For years, doctors have struggled to get some TB patients to take all their medication, which generally involves a six-month regimen of multiple drugs.
Now a student-led group at the Massachusetts Institute of Technology has developed a way to use cell phones to let patients test themselves. And if the tests show patients are following doctor's orders, they get rewarded with free minutes.
"We're piggybacking on one of the bigger rollouts of infrastucture out there, which is wireless technology and telecom technology," said Jose Gomez-Marquez, one of the project's leaders.
The system works like this: Patients test their urine using a strip that reveals a numeric code if it detects TB medicine. They then text message the code to their health care provider and get credit toward incentives such as free minutes.
The in-home tests also eliminate the need for health care workers to make several patient-monitoring visits a week, a routine that is often impractical in remote places, Gomez-Marquez said.
Mobile phones are good tools for the project because they are common in the developing world, where it's often cheaper to erect cell towers than miles of poles and wires, Gomez-Marquez said.
Dr. Mario Raviglione, director of a World Health Organization program to fight TB, called the MIT idea "creative." But he said personal visits must continue because systems that depend heavily on patient self-reporting have often failed.
"I would think it's a dangerous game to rely only on incentives," he said.
In 2006, the most recent year statistics are available, 9.2 million people worldwide were diagnosed with tuberculosis and 1.7 million died.
The disease can be cured with a steady regimen of drugs.
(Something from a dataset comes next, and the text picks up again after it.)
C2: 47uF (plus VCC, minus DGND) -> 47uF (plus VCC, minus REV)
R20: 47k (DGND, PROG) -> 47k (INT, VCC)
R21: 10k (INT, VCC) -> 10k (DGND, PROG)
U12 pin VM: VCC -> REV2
But many patients start feeling better and stop taking the medicine too soon. Others abandon the drugs because of side effects such as nausea, fever and rashes.
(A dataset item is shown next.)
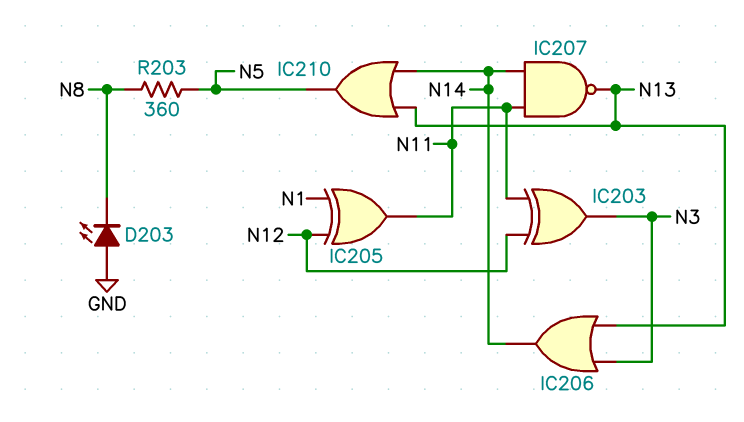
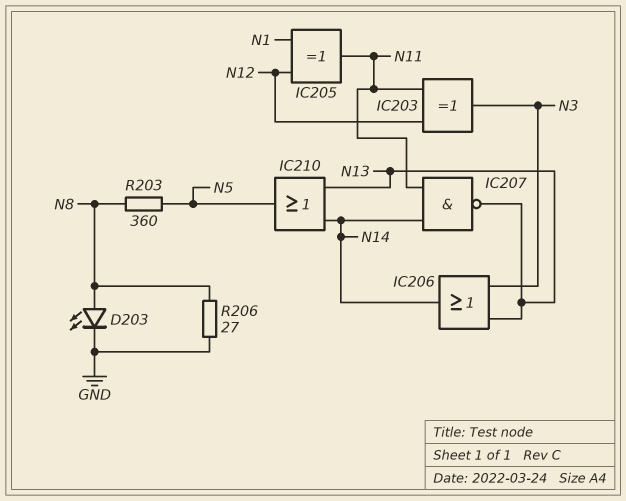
D203: LED (A GND, K N8) -> LED (A N8, K GND)
R206: none -> 27 (GND, N8)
If the drugs are taken only sporadically, the bacteria build up resistance. The WHO estimates that 5 to 10 percent of TB deaths are patients who stop taking medication properly.
The MIT group — which originally included five students — took on the TB problem in 2007 as part of the university's annual "IDEAS competition," which challenges participants to solve various world problems.
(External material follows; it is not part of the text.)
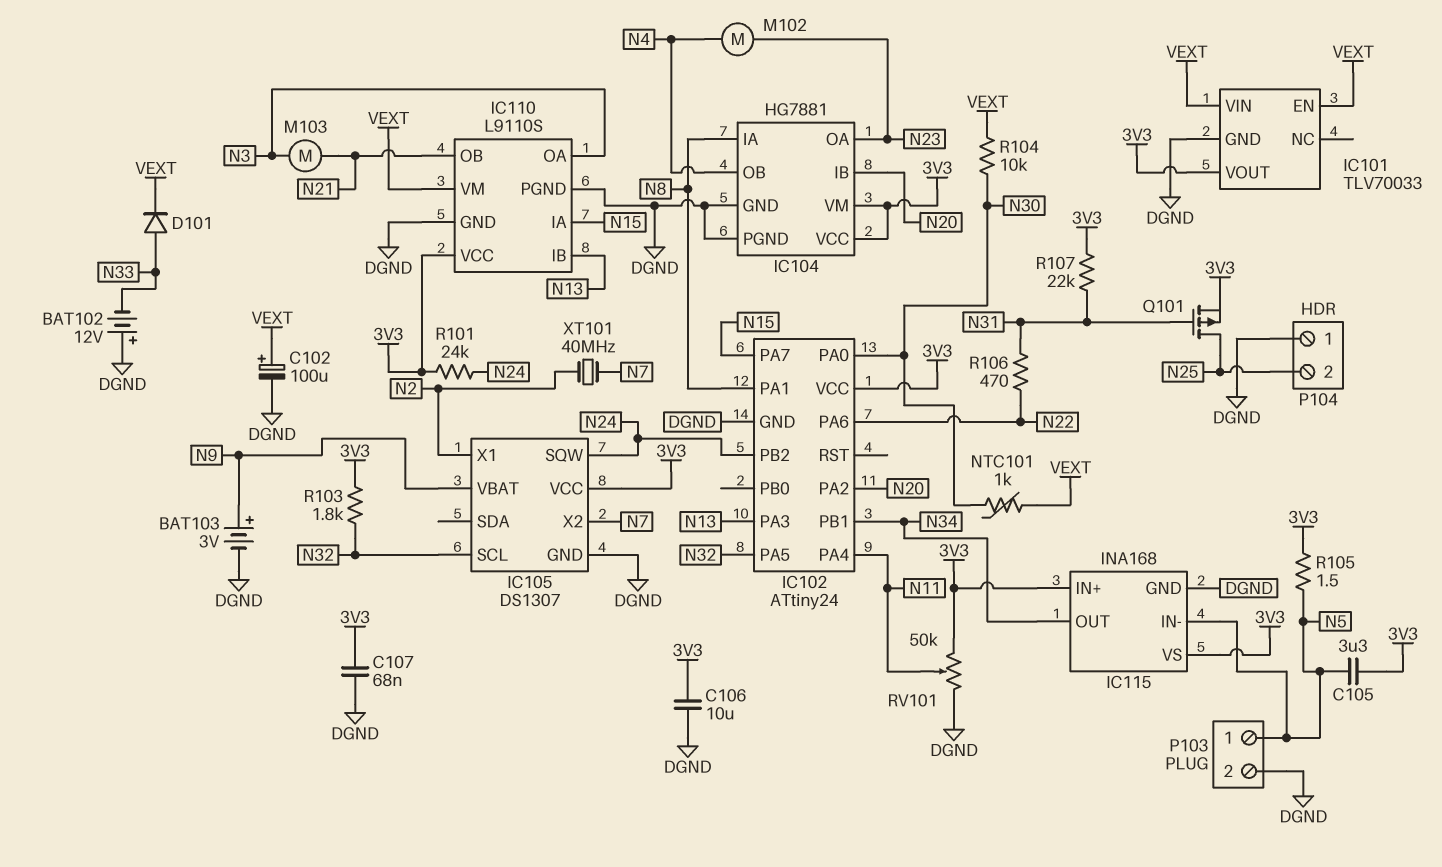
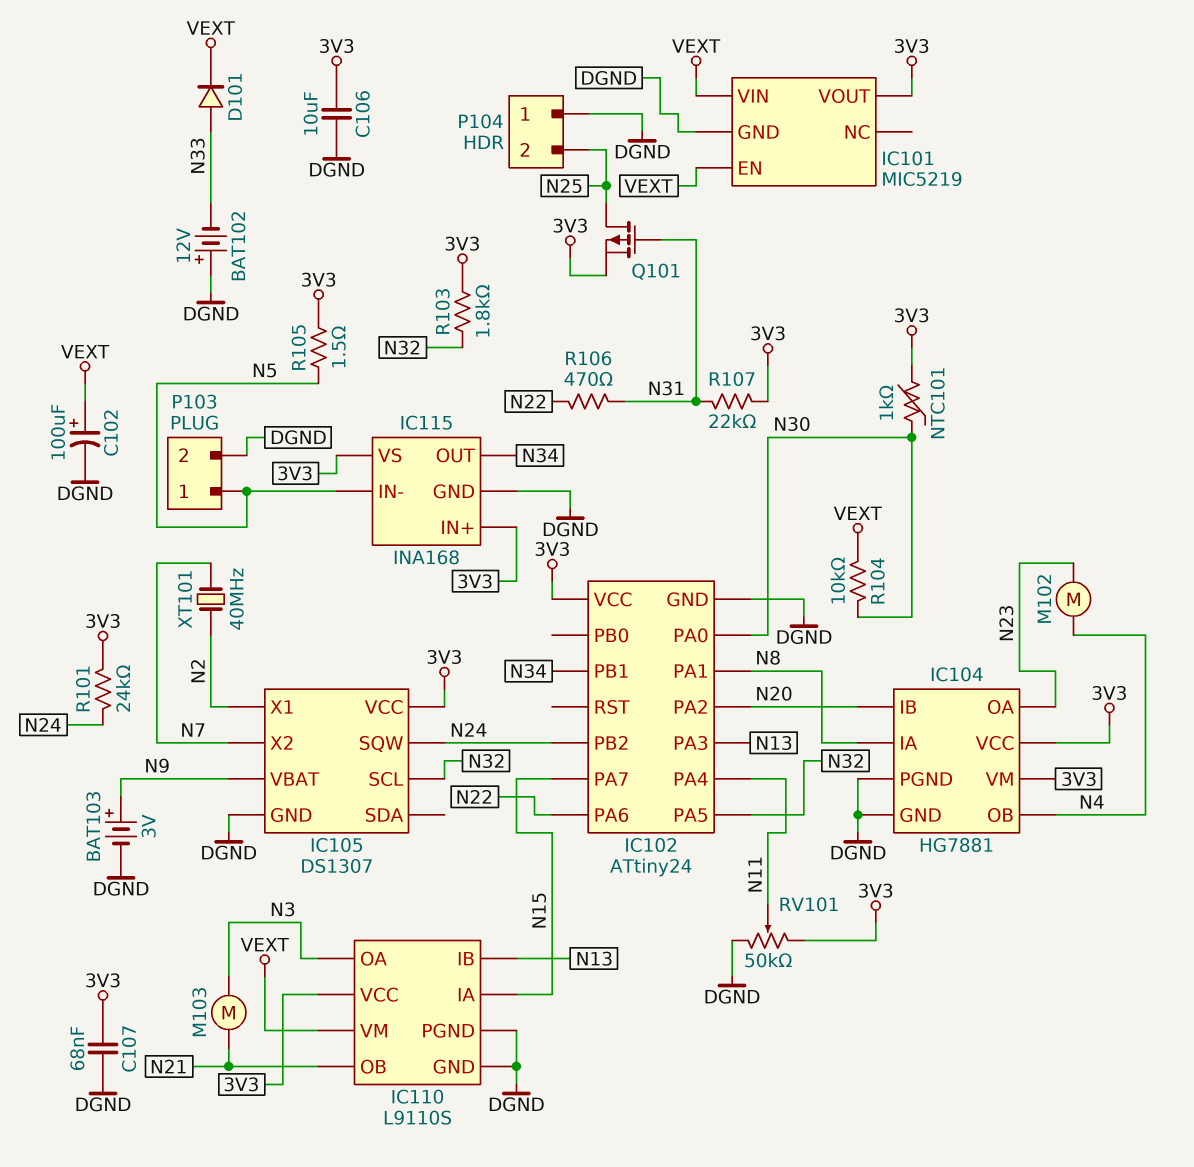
C105: 3.3uF (3V3, N5) -> none
IC101: TLV70033 -> MIC5219
NTC101: 1k (N30, VEXT) -> 1k (3V3, N30)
Under the TB treatment system used by the WHO, the relationship between the patient and health care worker can get adversarial, said Elizabeth Leshen, an MIT junior working on the project.
"We wanted to do something that takes the health care worker out of the supervisory role and puts him or her back into the patient care role," she said.
Cell minutes were chosen as an incentive because patients want them and phone companies are willing to give them out, said Gomez-Marquez, who added that other incentives and reporting methods can be tailored to different regions.
A small study of 20 patients in Nicaragua last year indicated the MIT system could work, and a larger study in Pakistan is planned for this summer. The team is trying to raise the $200,000 for a full-scale clinical trial.
The WHO's Raviglione said the MIT group's program could be an asset, particularly in developed countries, where people are more familiar with technology. But he said it must be combined with regular visits from health care workers or community leaders who can ensure patients take their medicine.
Before personal visits became routine in the 1990s, death rates from tuberculosis were estimated at 40 to 50 percent, according to the WHO. After officials began making visits as part of a broad strategy to fight TB, that figure dropped to 15 percent.
"Human contact is essential for people who have to take drugs for a long time," Raviglione said.